Not only can you expect fines and possible jail time in Iceland if you are caught driving off-road, but you can also expect public ridicule. Icelanders and the Icelandic press are infamous for being highly critical of those who do not respect nature. Off-road driving cases are frequently top news stories, such as here, where some French travelers were arrested and fined EUR 3,500 for off-road driving. So please don't be like Justin Bieber when in Iceland. Use common sense, and don't drive off-road.

F Roads


It's important to know that some F-roads are not marked with the letter F, even though they are mountain roads. These roads are Kaldidalur valley (road 550), Kjalvegur (road 35) and Jökulhálsleið (road 570).

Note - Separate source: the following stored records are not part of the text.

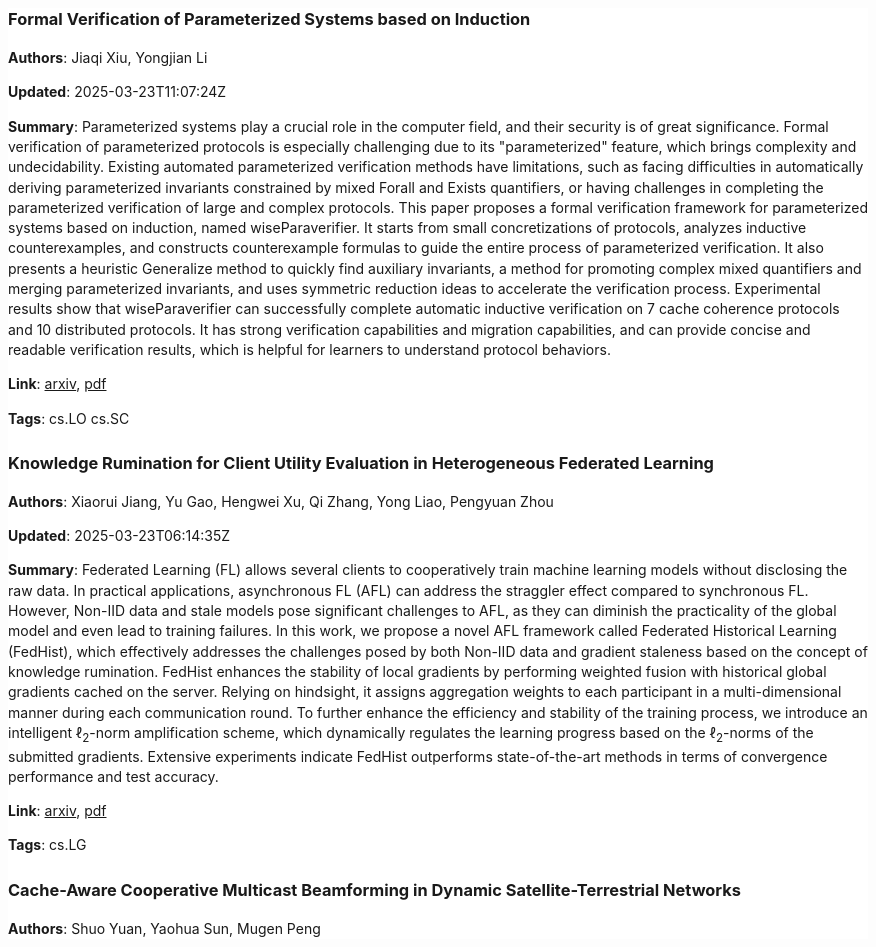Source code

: 
### Formal Verification of Parameterized Systems based on Induction
**Authors**: Jiaqi Xiu, Yongjian Li

**Updated**: 2025-03-23T11:07:24Z

**Summary**: Parameterized systems play a crucial role in the computer field, and their security is of great significance. Formal verification of parameterized protocols is especially challenging due to its "parameterized" feature, which brings complexity and undecidability. Existing automated parameterized verification methods have limitations, such as facing difficulties in automatically deriving parameterized invariants constrained by mixed Forall and Exists quantifiers, or having challenges in completing the parameterized verification of large and complex protocols. This paper proposes a formal verification framework for parameterized systems based on induction, named wiseParaverifier. It starts from small concretizations of protocols, analyzes inductive counterexamples, and constructs counterexample formulas to guide the entire process of parameterized verification. It also presents a heuristic Generalize method to quickly find auxiliary invariants, a method for promoting complex mixed quantifiers and merging parameterized invariants, and uses symmetric reduction ideas to accelerate the verification process. Experimental results show that wiseParaverifier can successfully complete automatic inductive verification on 7 cache coherence protocols and 10 distributed protocols. It has strong verification capabilities and migration capabilities, and can provide concise and readable verification results, which is helpful for learners to understand protocol behaviors.

**Link**: [arxiv](http://arxiv.org/abs/2503.18030v1),  [pdf](http://arxiv.org/pdf/2503.18030v1)

**Tags**: cs.LO cs.SC 



### Knowledge Rumination for Client Utility Evaluation in Heterogeneous   Federated Learning
**Authors**: Xiaorui Jiang, Yu Gao, Hengwei Xu, Qi Zhang, Yong Liao, Pengyuan Zhou

**Updated**: 2025-03-23T06:14:35Z

**Summary**: Federated Learning (FL) allows several clients to cooperatively train machine learning models without disclosing the raw data. In practical applications, asynchronous FL (AFL) can address the straggler effect compared to synchronous FL. However, Non-IID data and stale models pose significant challenges to AFL, as they can diminish the practicality of the global model and even lead to training failures. In this work, we propose a novel AFL framework called Federated Historical Learning (FedHist), which effectively addresses the challenges posed by both Non-IID data and gradient staleness based on the concept of knowledge rumination. FedHist enhances the stability of local gradients by performing weighted fusion with historical global gradients cached on the server. Relying on hindsight, it assigns aggregation weights to each participant in a multi-dimensional manner during each communication round. To further enhance the efficiency and stability of the training process, we introduce an intelligent $\ell_2$-norm amplification scheme, which dynamically regulates the learning progress based on the $\ell_2$-norms of the submitted gradients. Extensive experiments indicate FedHist outperforms state-of-the-art methods in terms of convergence performance and test accuracy.

**Link**: [arxiv](http://arxiv.org/abs/2312.10425v2),  [pdf](http://arxiv.org/pdf/2312.10425v2)

**Tags**: cs.LG 



### Cache-Aware Cooperative Multicast Beamforming in Dynamic   Satellite-Terrestrial Networks
**Authors**: Shuo Yuan, Yaohua Sun, Mugen Peng
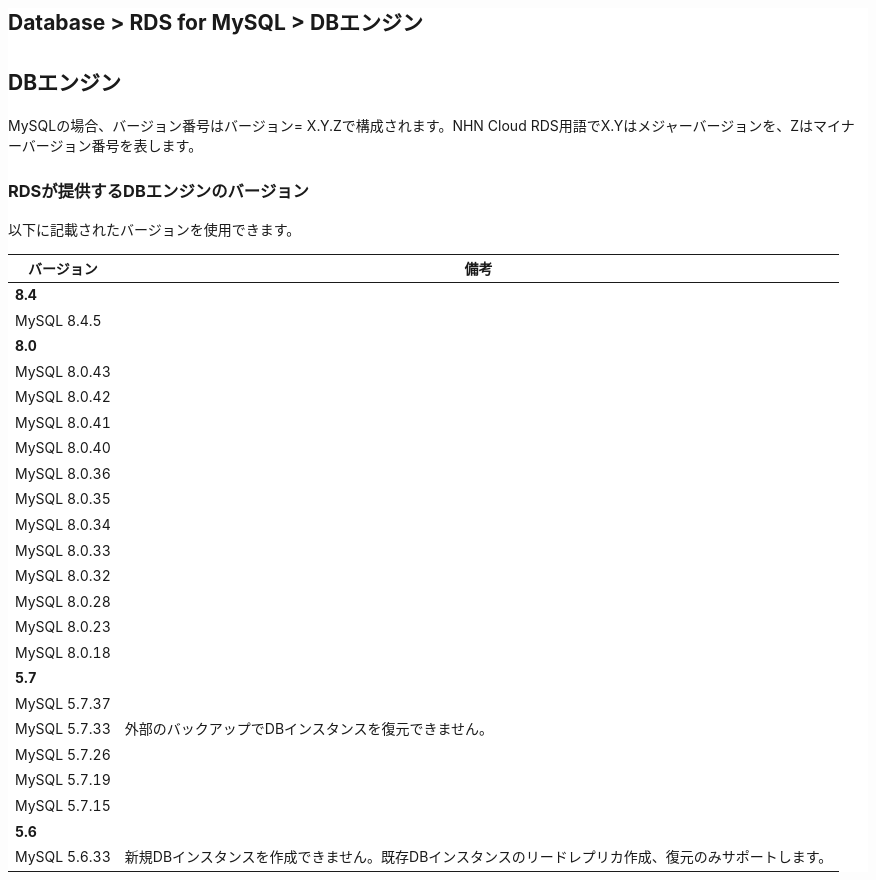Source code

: ## Database > RDS for MySQL > DBエンジン

## DBエンジン
MySQLの場合、バージョン番号はバージョン= X.Y.Zで構成されます。NHN Cloud RDS用語でX.Yはメジャーバージョンを、Zはマイナーバージョン番号を表します。


### RDSが提供するDBエンジンのバージョン

以下に記載されたバージョンを使用できます。

| バージョン                | 備考                                                   |
|----------------------|------------------------------------------------------|
| <strong>8.4</strong> |                                                      |
| MySQL 8.4.5          |                                                      |
| <strong>8.0</strong> |                                                      |
| MySQL 8.0.43         |                                                      |
| MySQL 8.0.42         |                                                      |
| MySQL 8.0.41         |                                                      |
| MySQL 8.0.40         |                                                      |
| MySQL 8.0.36         |                                                      |
| MySQL 8.0.35         |                                                      |
| MySQL 8.0.34         |                                                      | 
| MySQL 8.0.33         |                                                      |
| MySQL 8.0.32         |                                                      | 
| MySQL 8.0.28         |                                                      | 
| MySQL 8.0.23         |                                                      |
| MySQL 8.0.18         |                                                      |
| <strong>5.7</strong> |                                                      |
| MySQL 5.7.37         |                                                      |
| MySQL 5.7.33         | 外部のバックアップでDBインスタンスを復元できません。                          |
| MySQL 5.7.26         |                                                      |
| MySQL 5.7.19         |                                                      |
| MySQL 5.7.15         |                                                      |
| <strong>5.6</strong> |                                                      |
| MySQL 5.6.33         | 新規DBインスタンスを作成できません。既存DBインスタンスのリードレプリカ作成、復元のみサポートします。 |

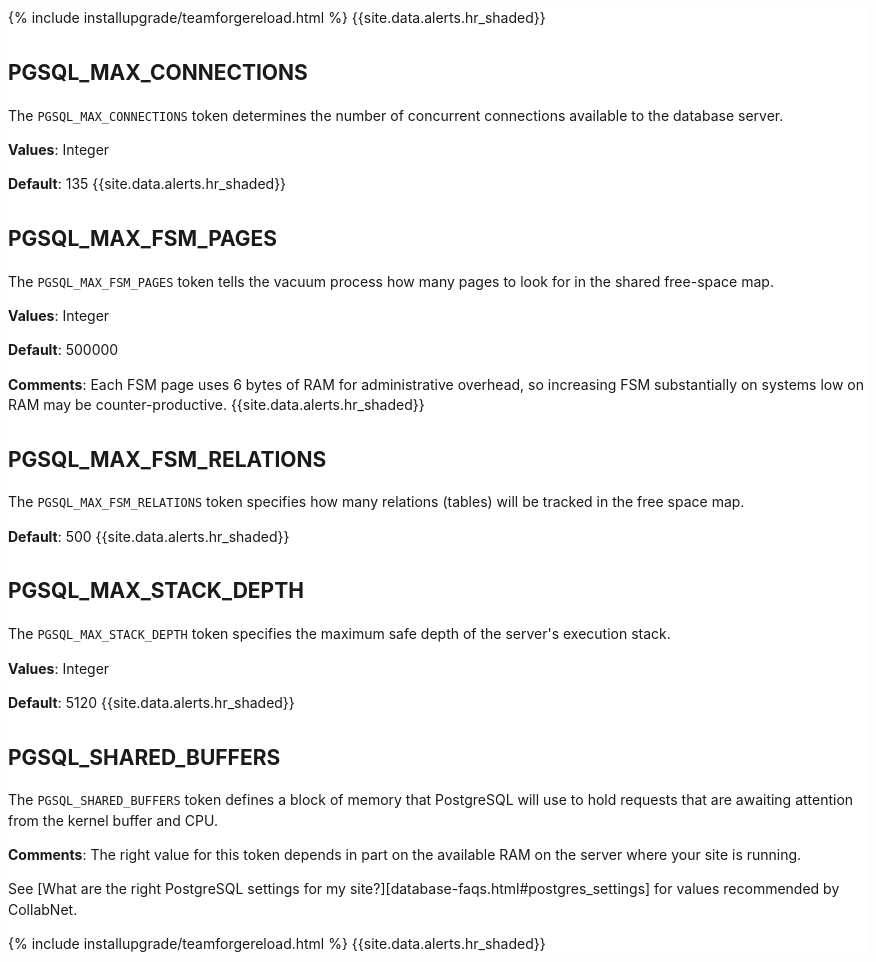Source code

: {% include installupgrade/teamforgereload.html %}
{{site.data.alerts.hr_shaded}}

## PGSQL_MAX_CONNECTIONS
The `PGSQL_MAX_CONNECTIONS` token determines the number of concurrent connections available to the database server.

**Values**: Integer

**Default**: 135
{{site.data.alerts.hr_shaded}}

## PGSQL_MAX_FSM_PAGES
The `PGSQL_MAX_FSM_PAGES` token tells the vacuum process how many pages to look for in the shared free-space map.

**Values**: Integer

**Default**: 500000

**Comments**: 
Each FSM page uses 6 bytes of RAM for administrative overhead, so increasing FSM substantially on systems low on RAM may be counter-productive.
{{site.data.alerts.hr_shaded}}

## PGSQL_MAX_FSM_RELATIONS
The `PGSQL_MAX_FSM_RELATIONS` token specifies how many relations (tables) will be tracked in the free space map.

**Default**: 500
{{site.data.alerts.hr_shaded}}

## PGSQL_MAX_STACK_DEPTH
The `PGSQL_MAX_STACK_DEPTH` token specifies the maximum safe depth of the server's execution stack.

**Values**: Integer

**Default**: 5120
{{site.data.alerts.hr_shaded}}

## PGSQL_SHARED_BUFFERS
The `PGSQL_SHARED_BUFFERS` token defines a block of memory that PostgreSQL will use to hold requests that are awaiting attention from the kernel buffer and CPU.

**Comments**: 
The right value for this token depends in part on the available RAM on the server where your site is running.

See [What are the right PostgreSQL settings for my site?][database-faqs.html#postgres_settings] for values recommended by CollabNet.

{% include installupgrade/teamforgereload.html %}
{{site.data.alerts.hr_shaded}}
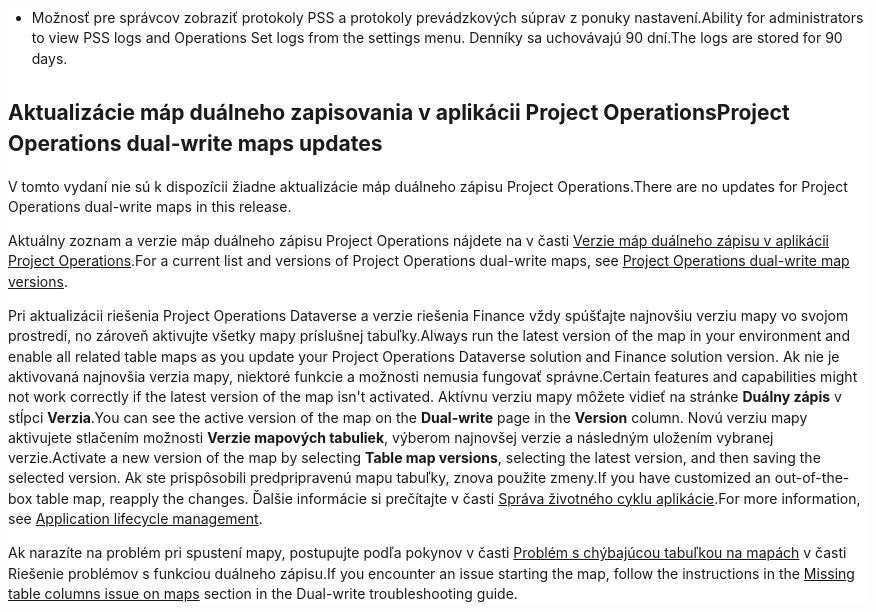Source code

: - <span data-ttu-id="21614-110">Možnosť pre správcov zobraziť protokoly PSS a protokoly prevádzkových súprav z ponuky nastavení.</span><span class="sxs-lookup"><span data-stu-id="21614-110">Ability for administrators to view PSS logs and Operations Set logs from the settings menu.</span></span> <span data-ttu-id="21614-111">Denníky sa uchovávajú 90 dní.</span><span class="sxs-lookup"><span data-stu-id="21614-111">The logs are stored for 90 days.</span></span>

## <a name="project-operations-dual-write-maps-updates"></a><span data-ttu-id="21614-112">Aktualizácie máp duálneho zapisovania v aplikácii Project Operations</span><span class="sxs-lookup"><span data-stu-id="21614-112">Project Operations dual-write maps updates</span></span>

<span data-ttu-id="21614-113">V tomto vydaní nie sú k dispozícii žiadne aktualizácie máp duálneho zápisu Project Operations.</span><span class="sxs-lookup"><span data-stu-id="21614-113">There are no updates for Project Operations dual-write maps in this release.</span></span>

<span data-ttu-id="21614-114">Aktuálny zoznam a verzie máp duálneho zápisu Project Operations nájdete na v časti [Verzie máp duálneho zápisu v aplikácii Project Operations](../environment/resource-dual-write-maps.md).</span><span class="sxs-lookup"><span data-stu-id="21614-114">For a current list and versions of Project Operations dual-write maps, see [Project Operations dual-write map versions](../environment/resource-dual-write-maps.md).</span></span>

<span data-ttu-id="21614-115">Pri aktualizácii riešenia Project Operations Dataverse a verzie riešenia Finance vždy spúšťajte najnovšiu verziu mapy vo svojom prostredí, no zároveň aktivujte všetky mapy príslušnej tabuľky.</span><span class="sxs-lookup"><span data-stu-id="21614-115">Always run the latest version of the map in your environment and enable all related table maps as you update your Project Operations Dataverse solution and Finance solution version.</span></span> <span data-ttu-id="21614-116">Ak nie je aktivovaná najnovšia verzia mapy, niektoré funkcie a možnosti nemusia fungovať správne.</span><span class="sxs-lookup"><span data-stu-id="21614-116">Certain features and capabilities might not work correctly if the latest version of the map isn't activated.</span></span> <span data-ttu-id="21614-117">Aktívnu verziu mapy môžete vidieť na stránke **Duálny zápis** v stĺpci **Verzia**.</span><span class="sxs-lookup"><span data-stu-id="21614-117">You can see the active version of the map on the **Dual-write** page in the **Version** column.</span></span> <span data-ttu-id="21614-118">Novú verziu mapy aktivujete stlačením možnosti **Verzie mapových tabuliek**, výberom najnovšej verzie a následným uložením vybranej verzie.</span><span class="sxs-lookup"><span data-stu-id="21614-118">Activate a new version of the map by selecting **Table map versions**, selecting the latest version, and then saving the selected version.</span></span> <span data-ttu-id="21614-119">Ak ste prispôsobili predpripravenú mapu tabuľky, znova použite zmeny.</span><span class="sxs-lookup"><span data-stu-id="21614-119">If you have customized an out-of-the-box table map, reapply the changes.</span></span> <span data-ttu-id="21614-120">Ďalšie informácie si prečítajte v časti [Správa životného cyklu aplikácie](/dynamics365/fin-ops-core/dev-itpro/data-entities/dual-write/app-lifecycle-management).</span><span class="sxs-lookup"><span data-stu-id="21614-120">For more information, see [Application lifecycle management](/dynamics365/fin-ops-core/dev-itpro/data-entities/dual-write/app-lifecycle-management).</span></span>

<span data-ttu-id="21614-121">Ak narazíte na problém pri spustení mapy, postupujte podľa pokynov v časti [Problém s chýbajúcou tabuľkou na mapách](/dynamics365/fin-ops-core/dev-itpro/data-entities/dual-write/dual-write-troubleshooting-finops-upgrades#missing-table-columns-issue-on-maps) v časti Riešenie problémov s funkciou duálneho zápisu.</span><span class="sxs-lookup"><span data-stu-id="21614-121">If you encounter an issue starting the map, follow the instructions in the [Missing table columns issue on maps](/dynamics365/fin-ops-core/dev-itpro/data-entities/dual-write/dual-write-troubleshooting-finops-upgrades#missing-table-columns-issue-on-maps) section in the Dual-write troubleshooting guide.</span></span>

Please be aware of these roads in particular as you can only drive them in a 4x4 camper or car.

There are also several roads that can be particularly difficult and are often off-limits, even when driving a 4x4 in the summertime.

By "off-limits", I mean that most car and campervan rentals prohibit driving on these roads in their terms & conditions and don't offer any insurance on these roads. This list can be different for different car rentals, so please make sure to ask them what roads, if any, are off-limits.

Off-Off-limits: These roads are off limits for Happy Campers travelers

So now that you know which roads to avoid, let's look at some of the most popular and beautiful F-roads in Iceland. These roads highlight some of the best features of the Icelandic Highlands and we highly recommend driving them if time and conditions allow.


Kjolur (F35)

This is one of the more popular mountain routes that connects the north and the south of Iceland. This road is fairly easy to drive and a great introduction to the highlands for those who are experiencing them for the first time. It's also a logical route after visiting the popular Gullfoss and Geysir attractions, as a part of the Golden Circle.

Photo credit: Hit Iceland

The road will lead you to many interesting places and roads, such as Hagavatn lake and Nyifoss waterfall, accessible by road F335, which connects to Kjalvegur.

Oskjuvegur (F88)

Photo credit: Ingo Meironke

Öskjuleið (F88) runs 80 km from the Ring Road from Hrossaborg, past the beautiful Herðubreið mountin and towards Askja lake (see more about lake Askja below)

You'll also find Herðubreiðarlindir just north of Herðubreið, which is a wonderful oasis full of vegetation and small creeks. Make sure to check out the ruins of Eyvindarkofi as well, made by the infamous Fjalla Eyvindur outlaw in the 18th century.


Landmannaleid (F225)

A 41 km road from road 26 to the gorgeous Landmannalaugar, one of Iceland's natural jewels. But as much as you might be looking forward to arriving at your destination, don't forget to enjoy the journey. You will see lots of interesting things along this short route, such as the beautiful mountains Rauðufossafjöll and Loðmundur, the Rauðufossar ("Red falls") waterfall, and Landmannahellir cave.


Kaldidalsvegur (550)

"The Cold Valley Route" is a 63 km stretch of beautiful scenery between Thingvellir National Park and Húsafell. It is technically not an F-road but is off-limits for most non-4x4 car rentals as it is located in the highlands. The road runs parallel to Þórisjökull and Langjökull glaciers, which offers a magnificent view when the weather allows.

The road was a popular horse riding path until motor traffic was allowed there in the 1930s. There are no river crossings on this route and is generally an easily passable road, so it is perfect for beginners.


Sprengisandsleid (F26)

Yes, this road was on our off-limit list. We include it here for a couple of reasons. One, you might be renting a car one of the few rentals that allows this road. Two, a small part of this road leads to the beautiful Aldeyjarfoss waterfall, which is one of Iceland's most unique attractions.

The magnificent Aldeyjarfoss waterfall

Beyond the Aldeyjarfoss waterfall, Sprengisandsleid features some of the most barren and desolate landscapes in Iceland. The 200km road gets its name from Sprengisandur, a vast and barren plateau between Hofsjokull and Vatnajokull glaciers. Sprengisandur is rich in history and folklore and provided a hiding place for many outlaws throughout the centuries.

The desolate terrain of Sprengisandur

Keep in mind that even though we highly recommend these routes, some of them will require you to cross rivers and you always do so at your own risk.